Caminada: Gourmet aus dem Garten

– 17. Juni 2021
Mit dem Restaurant Oz setzt der Dreisternekoch neue Massstäbe: Vegetarisch essen auf diesem Niveau – ein Novum in der Schweiz.

Die Caminada-Familie erhält Zuwachs: Im Oz – Rätoromanisch: heute – verzichtet der Dreisternekoch vom Schloss Schauenstein in Fürstenau GR komplett auf Fleisch, Fisch und Seafood. «Ich will nicht zum Vegi-Guru werden», hält Andreas Caminada (44) fest. «Ein schöner Hummer aus vertretbarer Herkunft, das darf auch mal sein. Es geht ums Mass.» Doch die Freude am eigenen Garten ist so gross, dass er diesem nun ein eigenes Restaurant widmet. Auf dem Schlossareal ersetzt das Oz die Remisa, die lange als Lokalität für Gruppenanlässe diente. So beauftragte Caminada das Architekturbüro Gasser Derungs mit der Umgestaltung.

Ein Tresen mit zwölf Plätzen und in der Mitte kocht Timo Fritsche (36). Der Deutsche arbeitete davor im Schloss und in der Casa Caminada, daneben half er intensiv bei der Pflege des Gemüsegartens. Fritsche: «Zu Spitzenzeiten sind es mittlerweile rund 700 Sorten, die bei uns wachsen, wenn ich alle Kräuter mitzähle.»

Wie geht Gourmet auf Vegetarisch?

Ein Gourmetmenü ohne Fisch, Fleisch und Seafood, zahlreiche Gerichte sind gar vegan – das fordert selbst Spitzenköche heraus. Wie interpretiert man die klassische Menüabfolge, wenn manch altbekannte Komponente wegfällt? Caminada: «Es geht darum, die gesamte Geschmackspalette abzurufen, eine Dramaturgie zu entwickeln, ein Sättigungsgefühl zu erzeugen. Süss, sauer, scharf, rauchig, erfrischend, sättigend, helle und dunkle Geschmäcke. Letztlich müssen wir einfach gut kochen.»
Klingt logisch, klingt simpel, ist es aber höchstens beim Apéro, den es bei schönem Wetter im Kiesgarten des Restaurants mit Blick auf die Berge gibt. Zum Glas Champagner serviert Restaurantleiter und Sommelier Giuseppe Lo Vasco (29) frisches und eingelegtes Gemüse und eine Mayonnaise zum Dippen, dann Spargel mit einem Croustillant an einer Estragoncrème.

Tierische Komponente im Gang fünf

Dann startet das Menü am Tresen – mit einem der besten Gerichte des Abends: grüne Erdbeere, Basilikumsorbet, Staudensellerie-Granité.

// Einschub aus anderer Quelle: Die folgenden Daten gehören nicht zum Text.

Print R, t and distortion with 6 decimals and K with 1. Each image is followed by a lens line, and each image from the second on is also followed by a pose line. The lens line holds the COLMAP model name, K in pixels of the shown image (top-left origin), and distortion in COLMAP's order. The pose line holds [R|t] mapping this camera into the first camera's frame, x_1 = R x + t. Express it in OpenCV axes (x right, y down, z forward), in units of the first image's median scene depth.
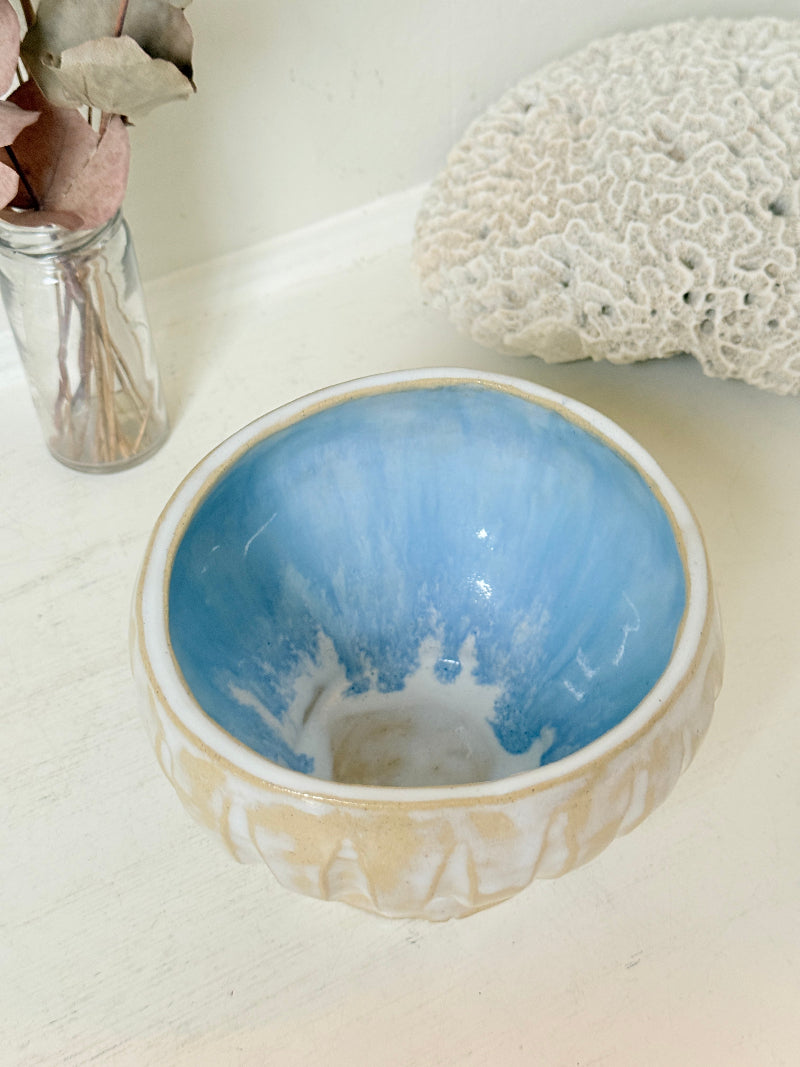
lens RADIAL K [[1580.0, 0, 377.1], [0, 1580.0, 515.1], [0, 0, 1]] dist [0.160809, 0.000578]
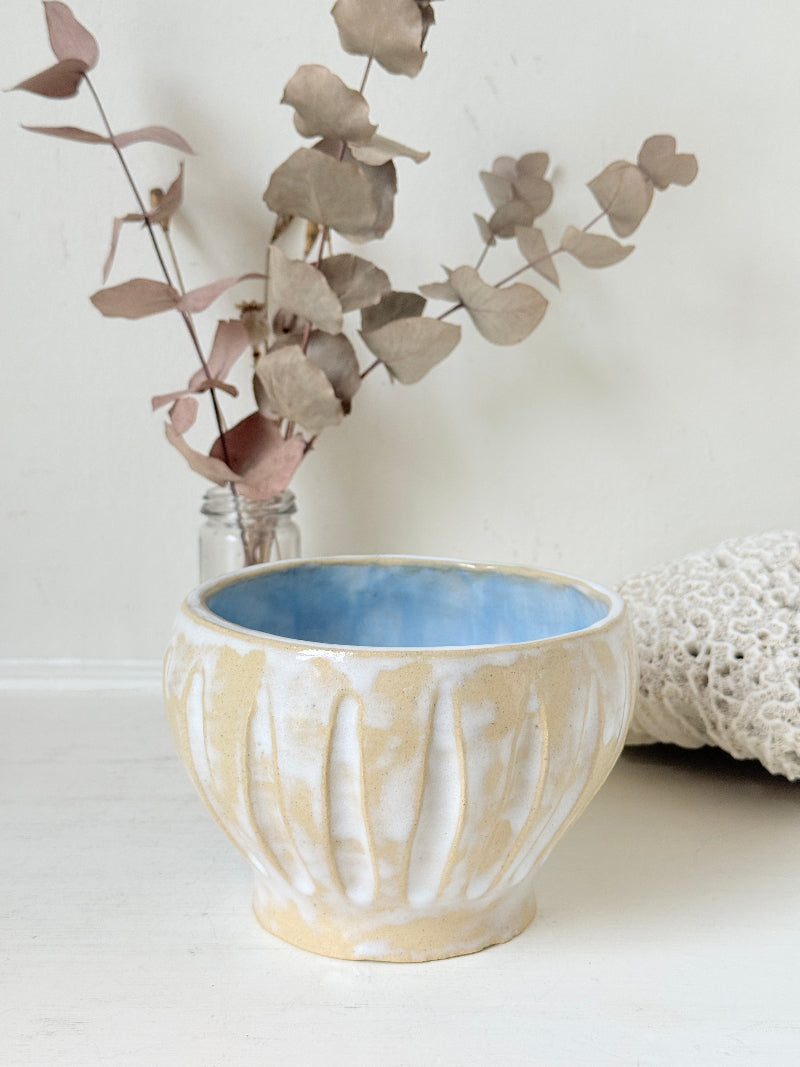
lens RADIAL K [[1580.0, 0, 377.1], [0, 1580.0, 515.1], [0, 0, 1]] dist [0.160809, 0.000578]
pose [[0.879572, 0.114210, -0.461854, 0.515401], [-0.381421, 0.749524, -0.541047, 0.502528], [0.284378, 0.652051, 0.702822, 0.055169]]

Erfrischend, säuerlich, fruchtig. Es folgen herbe Kräuter aus dem Garten an einer leichten Vinaigrette. Dann ein süss-saures Erbsengericht mit Brunnenkresse, das Erbsenhumus dazu saugt der Gast direkt aus der gegrillten Schote. Die erste tierische Komponente gibt es im fünften Gang: 24 Stunden lang trocknet Fritsche Peperoni bei einer Temperatur von 80 Grad Celsius im Kombidampf. Dadurch erhält das Gemüse seine fleischartige Textur. Die Peperoni kombiniert er mit einem Frischkäse aus Andeer GR und rundet das Gericht mit einer Sauce aus Kapuzinerkresse ab – Vegi auf allerhöchstem Niveau, versehen mit der klaren Handschrift Caminadas.

Das Menü besteht wahlweise aus neun oder zwölf Gängen für 189 respektive 224 Franken. Spätestens nach einem Gespräch mit Fritsche über die einzelnen Gerichte und den Aufwand dahinter ist klar: ein fairer Preis für dieses einzigartige, originale Dinner.

Die letzten Gänge scheinen logisch: Schweizer Käse mit einer zuerst gedörrten und dann eingelegten Rosmarin-Aprikose, ein erfrischendes Pre-Dessert mit Rhabarber und Kopfsalat und zuletzt eine geeiste Brombeerkugel mit Kefir und Fichtennadeln. Doch welches Gericht war denn nun der Hauptgang? Welche waren die Zwischengerichte? Das spielt im Oz – zumindest für den Gast – keine Rolle. Dieser wird überrascht, verwöhnt und bestens unterhalten. Er ist beim Zubereiten und Anrichten unmittelbar dabei, hört Geschichten direkt vom Koch und geniesst, was mehrheitlich direkt vor dem Haus gewachsen ist.

Einmal mehr setzt Caminada neue Massstäbe. Wann ziehen die nächsten Spitzenköche mit einem reinen Vegi-Restaurant nach?